EBay Expands Affiliate Program, Signs PartnerCentric

PartnerCentric has signed an agreement with eBay to help support the auction site's more than 100,000 affiliates. The Internet marketing agency will work with about a dozen eBay employees on the U.S. team, who focus on top accounts such as EarthLink and AT&T.

EBay brought the U.S. program in house last April in an effort to gain more control and better support. PartnerCentric will focus on ways to increase quality traffic, and provide search engine optimization (SEO) tips to companies, as well as develop case studies and best practices.

Advertisers have begun to realize that papering ads across the Web is not the smartest way to invest dollars, according to William Martin-Gill, director of Internet marketing at eBay. "Consumers are starting to get tired of the leaderboard ads and they are tuning them out," he said. "Click-through rates for us and many in the industry are sub-1%. That means for every 100 impressions shown, less than one person clicks on a banner ad."

Expanding on the program, PartnerCentric will oversee a blogger series where writers offer information on relevant topics such as SEO. Wil Reynolds, founder of Philadelphia-based Seer Interactive and SEO guru, becomes the first guest to post.

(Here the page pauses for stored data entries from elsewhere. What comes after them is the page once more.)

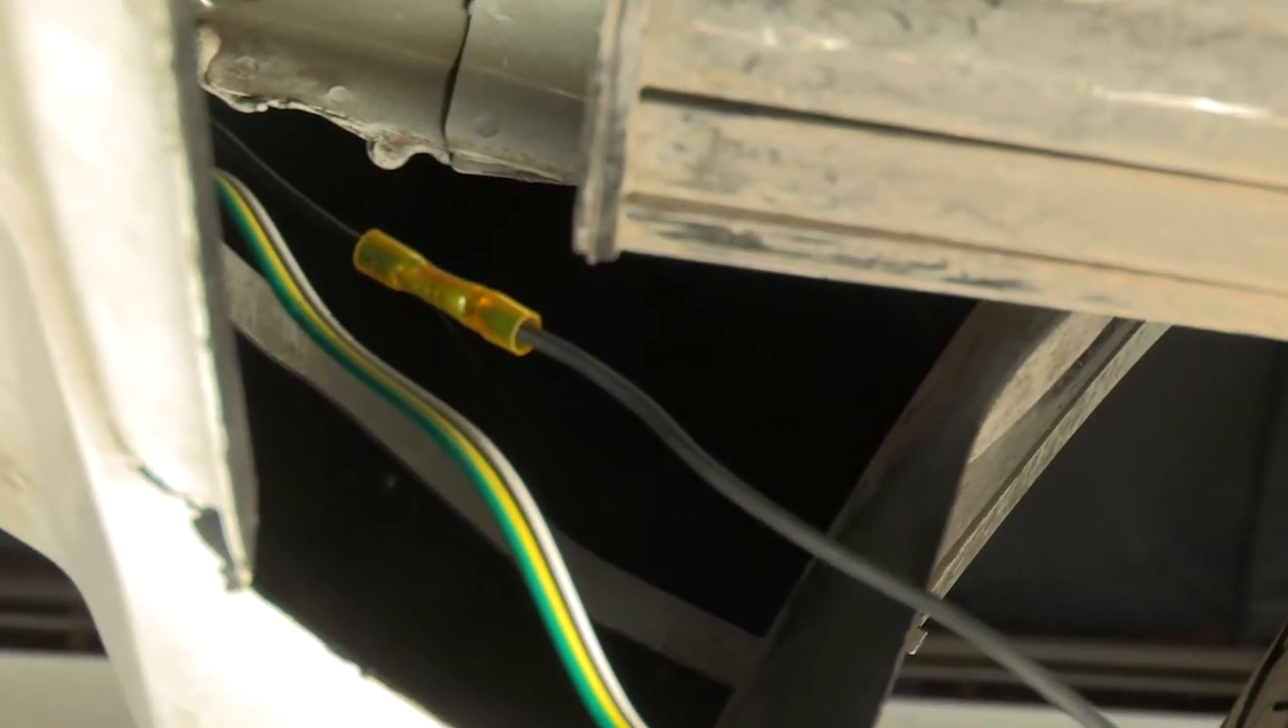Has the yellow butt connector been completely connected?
Yes.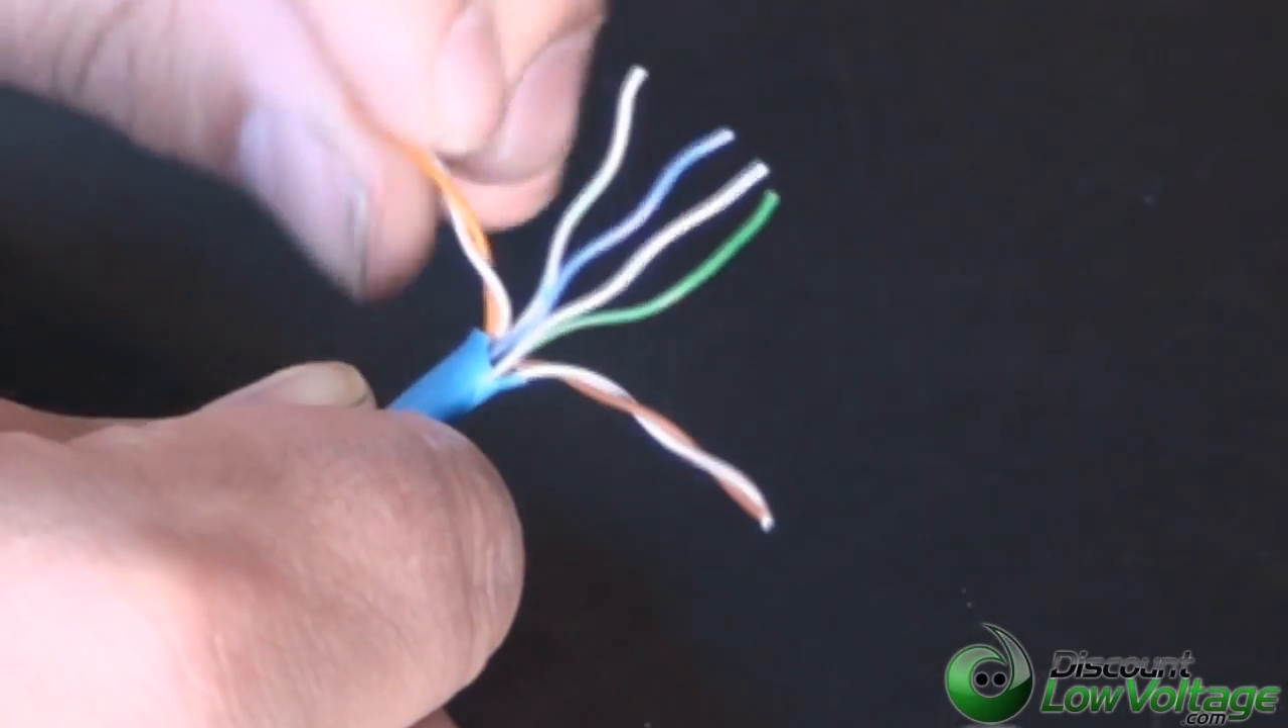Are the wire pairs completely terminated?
No.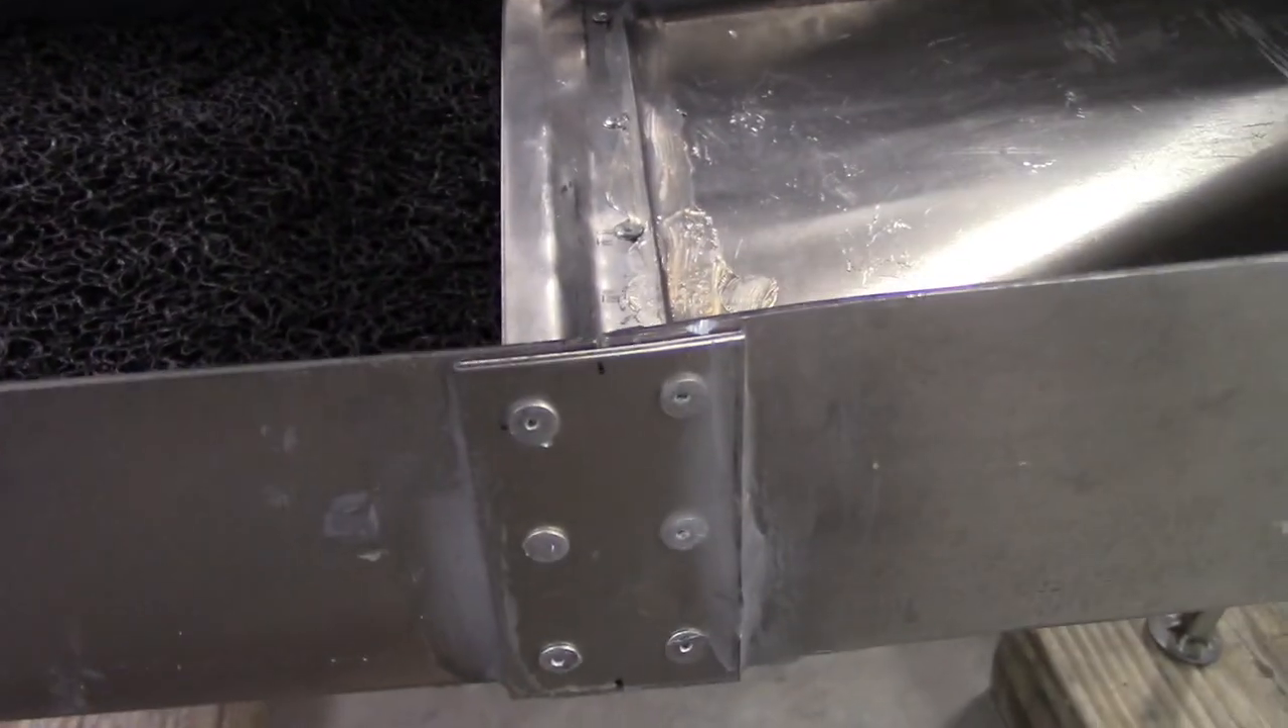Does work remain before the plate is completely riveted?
No.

EBay also plans to launch several tools and upgrades for the eBay Partner Network Platform on May 1. A new link generator tool will allow more options for search results. It will allow people to target the pages they send traffic. Martin-Gill said it aims to help companies improve conversions on publishers' sites.

Later this year, the link generator tool will allow publishers to take advantage of higher conversion rates through automatic landing page optimization. "The product fee is good for shopping comparison sites and grouping from different merchants," he said. "It's just something not previously available through the eBay network."

Publishers can link their eBay.com and eBay Partner Network account for improved customer service across platforms.

The decision builds on the successful partnership with R.O.Eye launched last year to help manage the program in the U.K.

EBay on Wednesday reported that first-quarter net income fell to $357 million, or 28 cents per share, from $460 million, or 34 cents per share in the year-ago quarter. The San Jose-based auction Web site said revenue for the period ending in March fell to $2.02 billion from $2.19 billion. Excluding special items, eBay said earnings for the quarter were 39 cents a share.

Although the company posted a drop in profits, the results topped Wall Street estimates. Analysts had estimated eBay would post earnings excluding special items of 33 cents per share, on $1.94 billion in revenue, according to data from Thomson Reuters.